A rule will call a rule only when it needs to, and not explode memory.
So then the only other issue that can cause a recursive rule ot explode is if a rule calls itself before matching any text in the source string.
This rule will explode when we try to match it against some text:
$rule1=[ [ 'call', 'rule1' ], [ 'lit', 'b' ], ];
The above example will break because rule1 will keep calling itself infinitely without ever matching anything.
For the above example NOT to crash, we will eventually have to upgrade the "call" method to detect whether a recursive call is taking place, and if so, check to see that at least SOME text has been consumed. If not, skip the call and look for an alternation or something.
For now, we can handle recurssion, but only if we match some text first:
$rule1=[ ['lit','a'], ['call', 'rule1'], ];
lit is short for literal. It is looking for the current letter object to match the letter value in $subrule.
my $rule1=[ [ 'lit', 'a' ], [ 'lit', 'b' ], ];
The above example is looking for 'a' followed by 'b'.
This is short for "character class". In perl regular expressions, this is represented with . The letters in the square brackets are letters in teh character class you wnat to match. For example, [aeiou] would match a character class of any single vowel.
This is short for "not character class". In perl regular expressions, this is represented with [^ ]. The letters in the square brackets are letters in teh character class you do NOT want to match. For example, [^aeiou] would NOT match a character class of any single vowel. Or it WOULD match any character that is NOT a vowel.
perform a thrifty quantifier match
Note: Since we want to be able to read petabytes of streamed data, we will default to using thrifty matching. i.e. match as little as possible and move on. if we do greedy matching, then the first .* we run into will read in the entire stream (petabytes) into memory and crash the system. if it doesn't crash, it will back up until it finds amatch. We default to thrifty matching, meaning we only read in as little as possible to still find a match.
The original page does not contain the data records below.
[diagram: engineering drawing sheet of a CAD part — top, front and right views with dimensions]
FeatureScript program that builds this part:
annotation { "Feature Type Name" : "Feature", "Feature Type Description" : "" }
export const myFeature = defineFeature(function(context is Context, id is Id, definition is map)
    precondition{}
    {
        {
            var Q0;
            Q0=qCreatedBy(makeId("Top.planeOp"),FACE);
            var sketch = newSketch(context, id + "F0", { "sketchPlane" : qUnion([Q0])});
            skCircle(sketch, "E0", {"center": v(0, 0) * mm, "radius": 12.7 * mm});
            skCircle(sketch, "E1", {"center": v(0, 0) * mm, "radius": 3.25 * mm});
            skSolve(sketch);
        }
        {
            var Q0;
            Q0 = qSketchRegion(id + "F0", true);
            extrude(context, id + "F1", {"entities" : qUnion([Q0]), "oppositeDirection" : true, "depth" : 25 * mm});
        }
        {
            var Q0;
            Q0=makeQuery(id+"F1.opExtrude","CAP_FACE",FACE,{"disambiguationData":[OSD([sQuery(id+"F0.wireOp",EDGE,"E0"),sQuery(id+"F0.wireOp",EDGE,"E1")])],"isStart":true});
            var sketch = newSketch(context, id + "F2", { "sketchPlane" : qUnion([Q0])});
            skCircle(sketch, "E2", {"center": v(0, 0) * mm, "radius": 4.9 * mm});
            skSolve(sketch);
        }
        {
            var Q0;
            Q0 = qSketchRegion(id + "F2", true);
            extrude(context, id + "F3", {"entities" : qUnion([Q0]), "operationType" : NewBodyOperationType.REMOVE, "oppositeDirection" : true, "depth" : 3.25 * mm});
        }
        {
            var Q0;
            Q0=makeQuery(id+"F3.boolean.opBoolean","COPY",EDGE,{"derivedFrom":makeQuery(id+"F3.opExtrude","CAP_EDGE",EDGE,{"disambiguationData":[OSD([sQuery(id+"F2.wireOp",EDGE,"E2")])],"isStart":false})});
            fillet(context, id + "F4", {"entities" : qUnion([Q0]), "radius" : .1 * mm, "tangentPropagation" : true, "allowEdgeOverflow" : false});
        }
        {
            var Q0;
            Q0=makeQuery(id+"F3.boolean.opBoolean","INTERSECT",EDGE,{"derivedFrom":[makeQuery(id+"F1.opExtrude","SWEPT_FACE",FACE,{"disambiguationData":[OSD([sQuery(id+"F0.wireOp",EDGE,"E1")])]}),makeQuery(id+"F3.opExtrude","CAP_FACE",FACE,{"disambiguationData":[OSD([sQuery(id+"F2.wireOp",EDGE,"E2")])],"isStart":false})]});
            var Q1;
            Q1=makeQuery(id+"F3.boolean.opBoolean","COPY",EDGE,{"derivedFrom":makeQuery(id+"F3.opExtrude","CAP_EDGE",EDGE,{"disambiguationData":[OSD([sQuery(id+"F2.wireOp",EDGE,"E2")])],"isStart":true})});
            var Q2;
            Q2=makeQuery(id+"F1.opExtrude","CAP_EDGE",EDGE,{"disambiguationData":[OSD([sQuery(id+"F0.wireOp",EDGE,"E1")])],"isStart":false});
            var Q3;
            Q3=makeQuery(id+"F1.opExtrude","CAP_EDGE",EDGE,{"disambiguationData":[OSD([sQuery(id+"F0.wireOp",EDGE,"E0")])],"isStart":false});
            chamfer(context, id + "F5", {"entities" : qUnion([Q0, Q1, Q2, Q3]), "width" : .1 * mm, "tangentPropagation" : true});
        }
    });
This means we only read in just as much of the stream as we need to find a match. We can DO greedy matching, but it can be a problem if we're streaming massive quantities of data.
basic thrifty algorithm: try the rule at least min times. if that matches, then return and let rest of grammar try. If rest of grammar dies, then revert to min location and try matching one more time. if that passes, then return and let rest of grammar try. if rest of grammar dies, then revert to min+1 location and try another rule.
keep doing this until you reach "max" number of matches. if that doesn't make things happy, then quantifier dies and the expression fails.
rule1 : 'a' rule2 'b'
rule2 : 'c' d+ rule3 e+
rule3 : f g+ rule4 h
rule4 : i*
basic greedy algorithm. try the rule max times. if not even zero match, die. at the end of every match, record the letter location of that specific match.
return and let rest of grammar try. if rest of grammar dies, then revert to max-1 location, and try another rule. return and let rest of grammar try. if rest of grammar dies, then revert to max-2 location and try another rule.
keep doing this until you reach "min" number of matches. we can't find a match even at "min", then quantifier dies and the expression fails.